- [文書の抜粋]
[東日本大地震:この瞬間も、困難な状況にある被災地のために]

「何かしたいという気持ちが、いま必要とされている」

井出さんが今回の動画で一番伝えようと思ったのは、最後に入れたメッセージだという。“みんなが何かしたいと思う気持ちがあれば必ず明るい未来は来る。この映像を見てあなたの心に響いたなら、それを行動に移してほしい”

「とにかく皆で行動しようと言いたかった。もちろん、行動することは人によって違います。社会人の方なら、会社で自分自身の仕事を全うすることかもしれない、飲食店にいる方だったら食事を無料で提供することかもしれない。自分たちは学生でしたから、大学も休講で時間がある、だから映像を創りました。」

二人の動画を先に見たのは、地震直後からネットにアクセスできた関東圏その他の地域の人々だ。本当に感動したという多くのコメントとともに、一部には「現在進行形の悲劇を、泣ける感動物語で総括するな、映像より物資を現地に担いでいけ」というコメントもある。確かに、今回の広域地震では被害の全容が2週間以上立った今も明らかではなく、安否不明者と言われる人が、今この瞬間も誰も知らないところで必死に助けを呼び続けているかもしれない、支援物資を運ぶ物流ルートがようやく整備されつつあり、本格的な支援がようやく始まるところだ。

- [やること]
1. 東日本大地震の記事で、井出さんたちが映像を創ることにした理由はどう語られていますか。
2. 東日本大地震の記事を、最後の文のあとから続けて書いてください。

- [表示された記録]
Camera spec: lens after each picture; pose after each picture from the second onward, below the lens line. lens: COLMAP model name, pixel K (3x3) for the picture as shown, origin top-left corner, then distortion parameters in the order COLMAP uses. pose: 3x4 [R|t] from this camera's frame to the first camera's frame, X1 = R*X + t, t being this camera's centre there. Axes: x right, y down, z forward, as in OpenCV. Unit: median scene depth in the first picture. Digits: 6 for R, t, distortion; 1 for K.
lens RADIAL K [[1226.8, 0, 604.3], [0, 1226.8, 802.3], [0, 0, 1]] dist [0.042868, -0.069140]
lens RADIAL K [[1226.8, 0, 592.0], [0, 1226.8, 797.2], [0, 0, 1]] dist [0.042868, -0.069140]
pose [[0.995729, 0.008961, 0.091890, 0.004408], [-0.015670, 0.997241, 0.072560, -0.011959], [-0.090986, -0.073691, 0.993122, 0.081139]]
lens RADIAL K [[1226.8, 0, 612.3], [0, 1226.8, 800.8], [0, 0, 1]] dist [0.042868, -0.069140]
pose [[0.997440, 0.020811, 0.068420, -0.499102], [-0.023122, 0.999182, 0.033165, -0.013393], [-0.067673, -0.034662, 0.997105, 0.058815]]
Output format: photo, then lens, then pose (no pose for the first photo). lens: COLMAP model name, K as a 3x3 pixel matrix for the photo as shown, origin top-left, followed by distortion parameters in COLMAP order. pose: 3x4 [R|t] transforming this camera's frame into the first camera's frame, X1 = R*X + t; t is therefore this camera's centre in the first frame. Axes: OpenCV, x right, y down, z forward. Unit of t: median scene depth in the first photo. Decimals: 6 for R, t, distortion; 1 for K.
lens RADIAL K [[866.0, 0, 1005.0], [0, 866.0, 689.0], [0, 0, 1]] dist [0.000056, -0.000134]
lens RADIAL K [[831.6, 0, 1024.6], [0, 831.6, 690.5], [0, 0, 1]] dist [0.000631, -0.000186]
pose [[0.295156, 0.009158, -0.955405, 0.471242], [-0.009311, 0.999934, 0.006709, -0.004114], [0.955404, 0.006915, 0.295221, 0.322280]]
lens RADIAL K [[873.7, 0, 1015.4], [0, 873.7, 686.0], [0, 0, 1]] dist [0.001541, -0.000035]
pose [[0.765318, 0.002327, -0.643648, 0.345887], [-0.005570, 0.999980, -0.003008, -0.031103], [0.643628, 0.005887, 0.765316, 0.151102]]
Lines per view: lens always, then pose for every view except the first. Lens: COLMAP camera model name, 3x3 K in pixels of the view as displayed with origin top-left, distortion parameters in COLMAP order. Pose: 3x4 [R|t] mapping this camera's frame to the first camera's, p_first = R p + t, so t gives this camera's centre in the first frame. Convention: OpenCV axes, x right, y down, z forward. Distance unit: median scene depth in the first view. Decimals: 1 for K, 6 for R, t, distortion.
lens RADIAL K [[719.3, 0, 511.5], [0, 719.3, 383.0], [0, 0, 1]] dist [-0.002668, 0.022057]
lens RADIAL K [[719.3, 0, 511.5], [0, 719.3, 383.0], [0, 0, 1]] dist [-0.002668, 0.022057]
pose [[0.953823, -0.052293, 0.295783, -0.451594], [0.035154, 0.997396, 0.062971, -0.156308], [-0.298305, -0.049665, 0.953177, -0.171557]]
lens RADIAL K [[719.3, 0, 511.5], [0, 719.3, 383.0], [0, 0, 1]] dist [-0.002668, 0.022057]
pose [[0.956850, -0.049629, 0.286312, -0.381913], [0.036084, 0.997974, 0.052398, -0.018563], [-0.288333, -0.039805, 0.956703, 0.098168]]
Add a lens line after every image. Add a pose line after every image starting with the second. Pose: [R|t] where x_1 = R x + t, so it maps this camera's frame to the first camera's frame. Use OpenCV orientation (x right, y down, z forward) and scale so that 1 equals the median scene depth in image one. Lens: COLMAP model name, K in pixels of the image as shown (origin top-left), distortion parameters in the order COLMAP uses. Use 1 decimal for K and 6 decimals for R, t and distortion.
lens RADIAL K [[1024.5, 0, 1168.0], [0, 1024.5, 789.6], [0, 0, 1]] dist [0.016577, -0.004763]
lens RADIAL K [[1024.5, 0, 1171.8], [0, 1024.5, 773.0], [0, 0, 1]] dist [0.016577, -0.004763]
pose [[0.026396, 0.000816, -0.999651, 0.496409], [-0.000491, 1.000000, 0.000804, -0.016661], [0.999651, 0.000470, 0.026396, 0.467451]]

- [それぞれの答え]
1. 自分たちは学生で、大学も休講で時間があったからです。

2.
しかし、彼らの動画が最初にアップロードされた時、関東圏を中心とする人々も最初の衝撃に打ちのめされていた。阪神大震災での教訓からTVは当初から「いたずらに素人が現地に向かわないように」と呼び掛けた。地震と余震の恐怖。取り残された病院や学校で助けを呼ぶ人たちの映像。自分たちには募金しか出来ることがないのか。一方で放射能に対する恐怖で外国人たちが続々と日本を離れていく。もっと大変な思いをしている人がいる、自分たちに同情しちゃいけない、ココで今出来ることを頑張るのだ、誰もがそう自分に言い聞かせて息をつめるようにして過ごす。しかし、さらに被害者が増え続けていく。結局、自分たちは何もできないのか、2日目、3日目、終日の余震が続くなか重苦しい無力感と絶望感から心と身体が段々と動かなくなってくる。

そんな中、彼らの映像を見た。一つになって頑張ろう。普段ならお涙ちょうだいのメッセージだと思うかもしれない。しかし、地震から3日目に見たその単純なメッセージに、動かなくなっていた心が溶けて初めて涙が出た。今回の地震では東北地方の人でさえ、被害の酷い地域に比べればと、互いに愚痴を窘めて我慢している。そんな中、「がんばれ」と癒してもらった気もした。叱咤されて奮い立たされる気もした。無駄とか無駄じゃないとか考えてないで、とにかく何かしよう。少なくとも筆者はそう思った。

「最初はどんな反応があるのかとても心配でした(岡田さん)」「こんなにたくさんの人に見てもらえてびっくりしたし、とても有難い(井出さん)」という二人だが、40,000を超えるアクセスの中には、海外に今の日本人の気持ちを知ってもらおうという声、わざわざ英語に訳してくれた見知らぬ人からのmailも届いた。国内外の他の友人に手伝ってもらってすぐに英語版をつくり、韓国語・中国語版も作成した。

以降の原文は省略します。